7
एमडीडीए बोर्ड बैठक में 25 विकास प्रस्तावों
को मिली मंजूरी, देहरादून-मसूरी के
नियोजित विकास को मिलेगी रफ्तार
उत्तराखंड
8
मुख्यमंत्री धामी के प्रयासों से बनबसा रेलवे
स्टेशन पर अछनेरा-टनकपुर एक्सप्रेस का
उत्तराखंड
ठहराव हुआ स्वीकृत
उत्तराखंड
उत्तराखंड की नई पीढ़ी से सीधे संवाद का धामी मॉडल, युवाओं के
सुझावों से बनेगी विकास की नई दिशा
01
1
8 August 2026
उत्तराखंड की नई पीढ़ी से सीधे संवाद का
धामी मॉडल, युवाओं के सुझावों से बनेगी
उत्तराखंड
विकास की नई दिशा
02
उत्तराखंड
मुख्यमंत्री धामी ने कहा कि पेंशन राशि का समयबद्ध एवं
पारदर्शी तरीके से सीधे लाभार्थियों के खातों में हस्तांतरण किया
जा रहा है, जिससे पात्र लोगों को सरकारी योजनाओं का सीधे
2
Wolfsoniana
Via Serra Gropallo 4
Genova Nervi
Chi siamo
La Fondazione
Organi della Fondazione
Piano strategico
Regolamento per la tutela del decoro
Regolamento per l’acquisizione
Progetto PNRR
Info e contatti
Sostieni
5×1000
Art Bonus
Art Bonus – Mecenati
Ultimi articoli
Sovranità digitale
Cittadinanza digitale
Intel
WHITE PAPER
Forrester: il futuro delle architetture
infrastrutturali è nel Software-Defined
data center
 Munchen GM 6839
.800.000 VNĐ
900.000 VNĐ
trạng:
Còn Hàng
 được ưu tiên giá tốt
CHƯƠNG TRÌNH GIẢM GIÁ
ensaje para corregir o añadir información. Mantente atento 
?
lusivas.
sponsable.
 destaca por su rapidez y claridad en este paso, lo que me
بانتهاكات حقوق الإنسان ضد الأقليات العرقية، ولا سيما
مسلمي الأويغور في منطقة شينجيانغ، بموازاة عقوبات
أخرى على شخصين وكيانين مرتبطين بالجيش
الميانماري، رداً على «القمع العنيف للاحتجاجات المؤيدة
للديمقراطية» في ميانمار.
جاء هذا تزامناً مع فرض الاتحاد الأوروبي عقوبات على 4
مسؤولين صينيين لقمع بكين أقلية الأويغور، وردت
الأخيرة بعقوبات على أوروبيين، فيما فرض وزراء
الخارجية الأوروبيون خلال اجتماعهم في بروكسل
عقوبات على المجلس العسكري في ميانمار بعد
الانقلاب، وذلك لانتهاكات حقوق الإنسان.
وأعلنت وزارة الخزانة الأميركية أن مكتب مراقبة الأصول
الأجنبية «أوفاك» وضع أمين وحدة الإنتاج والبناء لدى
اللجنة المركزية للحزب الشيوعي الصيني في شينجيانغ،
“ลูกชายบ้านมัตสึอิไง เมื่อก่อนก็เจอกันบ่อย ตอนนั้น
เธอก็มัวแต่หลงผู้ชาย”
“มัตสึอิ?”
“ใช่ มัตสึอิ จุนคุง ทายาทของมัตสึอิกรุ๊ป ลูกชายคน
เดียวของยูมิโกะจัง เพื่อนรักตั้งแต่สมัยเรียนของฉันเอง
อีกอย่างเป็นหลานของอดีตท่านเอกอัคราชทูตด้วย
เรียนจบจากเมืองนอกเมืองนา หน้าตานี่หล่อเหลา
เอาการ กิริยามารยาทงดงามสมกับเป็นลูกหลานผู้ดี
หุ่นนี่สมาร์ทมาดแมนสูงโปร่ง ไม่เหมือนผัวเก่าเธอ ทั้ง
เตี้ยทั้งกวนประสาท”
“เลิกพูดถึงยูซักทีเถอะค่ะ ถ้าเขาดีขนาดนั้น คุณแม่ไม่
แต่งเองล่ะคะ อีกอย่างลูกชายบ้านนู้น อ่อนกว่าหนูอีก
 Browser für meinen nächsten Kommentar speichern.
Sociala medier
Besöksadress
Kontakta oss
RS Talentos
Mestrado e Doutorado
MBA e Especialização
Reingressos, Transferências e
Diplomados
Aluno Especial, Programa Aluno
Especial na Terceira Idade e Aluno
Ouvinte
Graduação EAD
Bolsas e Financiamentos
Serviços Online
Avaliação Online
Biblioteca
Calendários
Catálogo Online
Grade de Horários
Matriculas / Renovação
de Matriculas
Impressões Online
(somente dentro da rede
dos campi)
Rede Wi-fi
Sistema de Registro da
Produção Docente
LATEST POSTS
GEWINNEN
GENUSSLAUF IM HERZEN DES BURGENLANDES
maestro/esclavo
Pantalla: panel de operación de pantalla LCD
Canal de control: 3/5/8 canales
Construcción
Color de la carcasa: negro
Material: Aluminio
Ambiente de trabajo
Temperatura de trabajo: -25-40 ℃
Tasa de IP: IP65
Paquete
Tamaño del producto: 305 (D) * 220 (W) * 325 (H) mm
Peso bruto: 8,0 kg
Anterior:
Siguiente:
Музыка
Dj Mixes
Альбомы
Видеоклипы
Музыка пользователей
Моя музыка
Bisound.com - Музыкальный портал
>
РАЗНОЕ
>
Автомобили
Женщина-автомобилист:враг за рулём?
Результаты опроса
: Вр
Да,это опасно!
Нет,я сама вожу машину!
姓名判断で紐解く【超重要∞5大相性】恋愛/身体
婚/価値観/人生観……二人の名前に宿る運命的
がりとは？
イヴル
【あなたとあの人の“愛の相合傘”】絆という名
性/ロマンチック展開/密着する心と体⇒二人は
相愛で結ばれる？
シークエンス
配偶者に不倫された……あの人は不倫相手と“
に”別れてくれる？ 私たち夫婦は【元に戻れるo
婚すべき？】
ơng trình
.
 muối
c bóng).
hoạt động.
--
• **Instruction**
Write out all of the lines above again, character for character, with nothing changed, added, or left out.

• **Written solution**
7
एमडीडीए बोर्ड बैठक में 25 विकास प्रस्तावों
को मिली मंजूरी, देहरादून-मसूरी के
नियोजित विकास को मिलेगी रफ्तार
उत्तराखंड
8
मुख्यमंत्री धामी के प्रयासों से बनबसा रेलवे
स्टेशन पर अछनेरा-टनकपुर एक्सप्रेस का
उत्तराखंड
ठहराव हुआ स्वीकृत
उत्तराखंड
उत्तराखंड की नई पीढ़ी से सीधे संवाद का धामी मॉडल, युवाओं के
सुझावों से बनेगी विकास की नई दिशा
01
1
8 August 2026
उत्तराखंड की नई पीढ़ी से सीधे संवाद का
धामी मॉडल, युवाओं के सुझावों से बनेगी
उत्तराखंड
विकास की नई दिशा
02
उत्तराखंड
मुख्यमंत्री धामी ने कहा कि पेंशन राशि का समयबद्ध एवं
पारदर्शी तरीके से सीधे लाभार्थियों के खातों में हस्तांतरण किया
जा रहा है, जिससे पात्र लोगों को सरकारी योजनाओं का सीधे
2
Wolfsoniana
Via Serra Gropallo 4
Genova Nervi
Chi siamo
La Fondazione
Organi della Fondazione
Piano strategico
Regolamento per la tutela del decoro
Regolamento per l’acquisizione
Progetto PNRR
Info e contatti
Sostieni
5×1000
Art Bonus
Art Bonus – Mecenati
Ultimi articoli
Sovranità digitale
Cittadinanza digitale
Intel
WHITE PAPER
Forrester: il futuro delle architetture
infrastrutturali è nel Software-Defined
data center
 Munchen GM 6839
.800.000 VNĐ
900.000 VNĐ
trạng:
Còn Hàng
 được ưu tiên giá tốt
CHƯƠNG TRÌNH GIẢM GIÁ
ensaje para corregir o añadir información. Mantente atento 
?
lusivas.
sponsable.
 destaca por su rapidez y claridad en este paso, lo que me
بانتهاكات حقوق الإنسان ضد الأقليات العرقية، ولا سيما
مسلمي الأويغور في منطقة شينجيانغ، بموازاة عقوبات
أخرى على شخصين وكيانين مرتبطين بالجيش
الميانماري، رداً على «القمع العنيف للاحتجاجات المؤيدة
للديمقراطية» في ميانمار.
جاء هذا تزامناً مع فرض الاتحاد الأوروبي عقوبات على 4
مسؤولين صينيين لقمع بكين أقلية الأويغور، وردت
الأخيرة بعقوبات على أوروبيين، فيما فرض وزراء
الخارجية الأوروبيون خلال اجتماعهم في بروكسل
عقوبات على المجلس العسكري في ميانمار بعد
الانقلاب، وذلك لانتهاكات حقوق الإنسان.
وأعلنت وزارة الخزانة الأميركية أن مكتب مراقبة الأصول
الأجنبية «أوفاك» وضع أمين وحدة الإنتاج والبناء لدى
اللجنة المركزية للحزب الشيوعي الصيني في شينجيانغ،
“ลูกชายบ้านมัตสึอิไง เมื่อก่อนก็เจอกันบ่อย ตอนนั้น
เธอก็มัวแต่หลงผู้ชาย”
“มัตสึอิ?”
“ใช่ มัตสึอิ จุนคุง ทายาทของมัตสึอิกรุ๊ป ลูกชายคน
เดียวของยูมิโกะจัง เพื่อนรักตั้งแต่สมัยเรียนของฉันเอง
อีกอย่างเป็นหลานของอดีตท่านเอกอัคราชทูตด้วย
เรียนจบจากเมืองนอกเมืองนา หน้าตานี่หล่อเหลา
เอาการ กิริยามารยาทงดงามสมกับเป็นลูกหลานผู้ดี
หุ่นนี่สมาร์ทมาดแมนสูงโปร่ง ไม่เหมือนผัวเก่าเธอ ทั้ง
เตี้ยทั้งกวนประสาท”
“เลิกพูดถึงยูซักทีเถอะค่ะ ถ้าเขาดีขนาดนั้น คุณแม่ไม่
แต่งเองล่ะคะ อีกอย่างลูกชายบ้านนู้น อ่อนกว่าหนูอีก
 Browser für meinen nächsten Kommentar speichern.
Sociala medier
Besöksadress
Kontakta oss
RS Talentos
Mestrado e Doutorado
MBA e Especialização
Reingressos, Transferências e
Diplomados
Aluno Especial, Programa Aluno
Especial na Terceira Idade e Aluno
Ouvinte
Graduação EAD
Bolsas e Financiamentos
Serviços Online
Avaliação Online
Biblioteca
Calendários
Catálogo Online
Grade de Horários
Matriculas / Renovação
de Matriculas
Impressões Online
(somente dentro da rede
dos campi)
Rede Wi-fi
Sistema de Registro da
Produção Docente
LATEST POSTS
GEWINNEN
GENUSSLAUF IM HERZEN DES BURGENLANDES
maestro/esclavo
Pantalla: panel de operación de pantalla LCD
Canal de control: 3/5/8 canales
Construcción
Color de la carcasa: negro
Material: Aluminio
Ambiente de trabajo
Temperatura de trabajo: -25-40 ℃
Tasa de IP: IP65
Paquete
Tamaño del producto: 305 (D) * 220 (W) * 325 (H) mm
Peso bruto: 8,0 kg
Anterior:
Siguiente:
Музыка
Dj Mixes
Альбомы
Видеоклипы
Музыка пользователей
Моя музыка
Bisound.com - Музыкальный портал
>
РАЗНОЕ
>
Автомобили
Женщина-автомобилист:враг за рулём?
Результаты опроса
: Вр
Да,это опасно!
Нет,я сама вожу машину!
姓名判断で紐解く【超重要∞5大相性】恋愛/身体
婚/価値観/人生観……二人の名前に宿る運命的
がりとは？
イヴル
【あなたとあの人の“愛の相合傘”】絆という名
性/ロマンチック展開/密着する心と体⇒二人は
相愛で結ばれる？
シークエンス
配偶者に不倫された……あの人は不倫相手と“
に”別れてくれる？ 私たち夫婦は【元に戻れるo
婚すべき？】
ơng trình
.
 muối
c bóng).
hoạt động.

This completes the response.